32 It now appears that the plaintiff pleaded guilty to a charge of supplying a prohibited drug, namely, methylamphetamine in an amount of 221.80 grams. He will be sentenced on 6 November 2009. Given that it is some time away I should proceed to give judgment. I will assume that he has some prospect of a gaol term.
33 At the hearing before me the only matter he advanced in this respect was that he needed a sum of money to re-establish him in life presumably to obtain rented accommodation and to enable him to pay something towards his debts which are set out above.
34 John Fitzgerald and his sister, Susanne Gay Spinney, have given no evidence of their circumstances or their relationship with the deceased. Some information on this aspect is available but in any event they have no entitlement. It is plain that John Fitzgerald has a minimal entitlement to cash under the will of the deceased and no entitlement if the plaintiff is successful. Susanne will take an interest in the house at San Remo.
35 The plaintiff gave evidence that Susanne is married and works fulltime as a process worker. Her husband also works fulltime. Apparently they own their home where they have lived for three years which is subject to a mortgage. Their children are self-supporting and are in good health.

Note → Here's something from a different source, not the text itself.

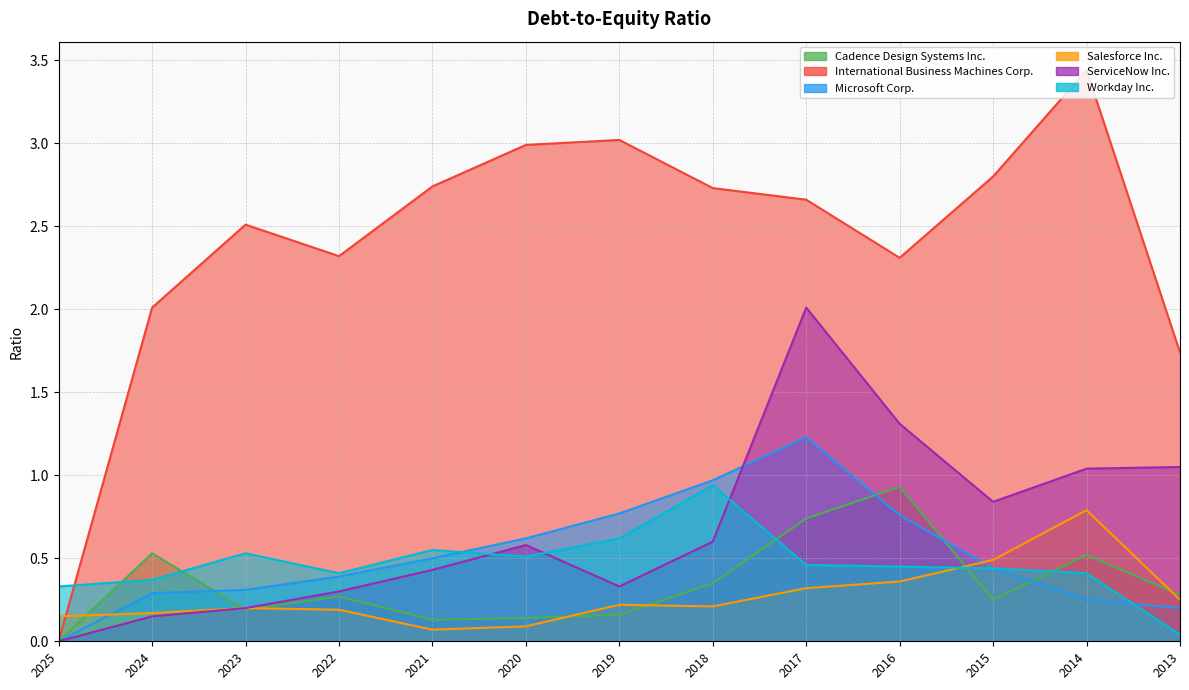

How many intersections are there between ServiceNow Inc. and Workday Inc.?

3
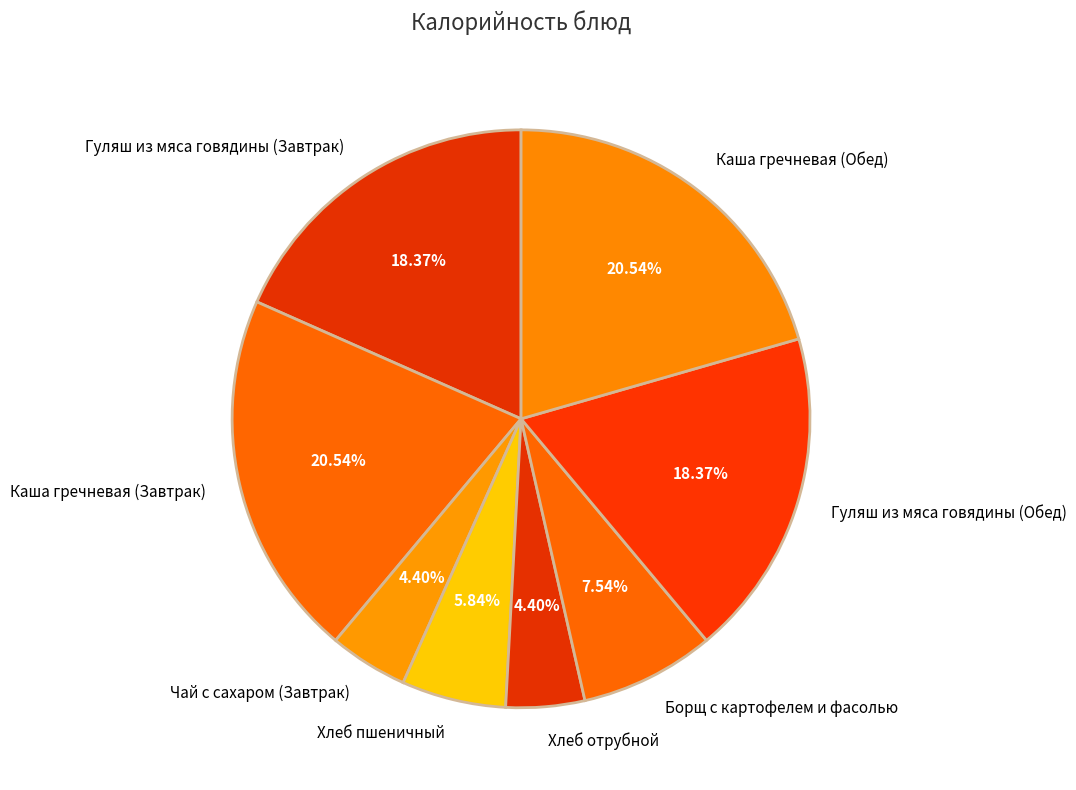

To the nearest percent, what portion does Каша гречневая (Обед) represent?

21%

36 Any order in favour of the plaintiff will lead to the house being sold and this will deprive the defendant of his present home. However, if there is a sale the defendant will have funds to rent some other residence. Unfortunately, once the proceedings commenced this result was almost inevitable. I am not satisfied that the plaintiff started the proceedings because of some improper purpose and his present circumstances show that he has a need for some small capital sum for rental accommodation. This need will also be with him when he leaves gaol if he is sentenced to a goal term.
37 I am satisfied, having regard to all the circumstances, that the plaintiff has been left without adequate and proper provision for his maintenance, education and advancement in life.

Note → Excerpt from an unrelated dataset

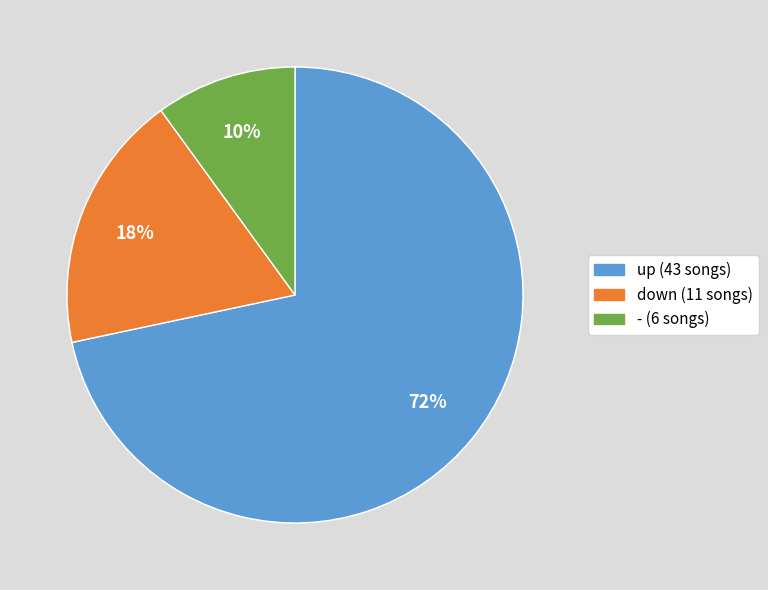

To the nearest percent, what is the combined percentage of down and up?

90%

38 I will now consider the question of notional estate.
- 27 Designation of property as notional estate—matters to be considered
(1) On an application in relation to a deceased person, the Court shall not make an order designating property as notional estate of the deceased person unless it has considered:
- (a) the importance of not interfering with reasonable expectations in relation to property,
(b) the substantial justice and merits involved in making or refusing to make the order, and
(c) any other matter which it considers relevant in the circumstances.

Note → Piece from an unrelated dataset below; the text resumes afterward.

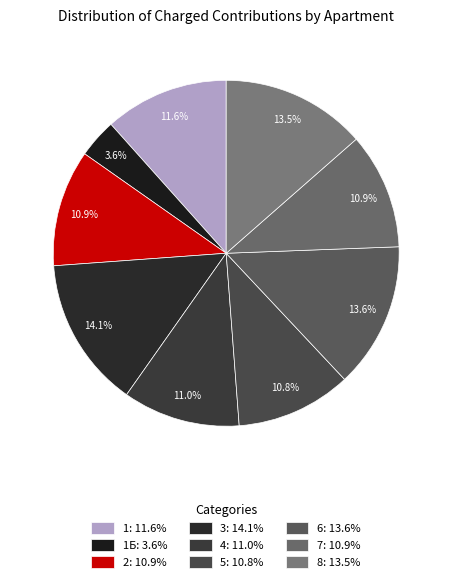

How many slices are in this pie chart?

9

39 As to the question of such an order and given the lack of evidence, I think that a modest legacy for the plaintiff is appropriate.
40 The orders I make are as follows:
1. I designate as notional estate the property formerly owned by the deceased in Kallaroo Road, San Remo.
2. I order that the plaintiff receive a legacy out of the estate of the deceased in the sum of $25,000.
4. The legacy is to carry interest at the rate provided for by the Probate and Administration Act 1898 if not paid within three months from this date.3. I order that the plaintiff’s costs limited to the sum of $25,000 and the defendant’s costs on an indemnity basis be paid or retained out of the estate of the deceased.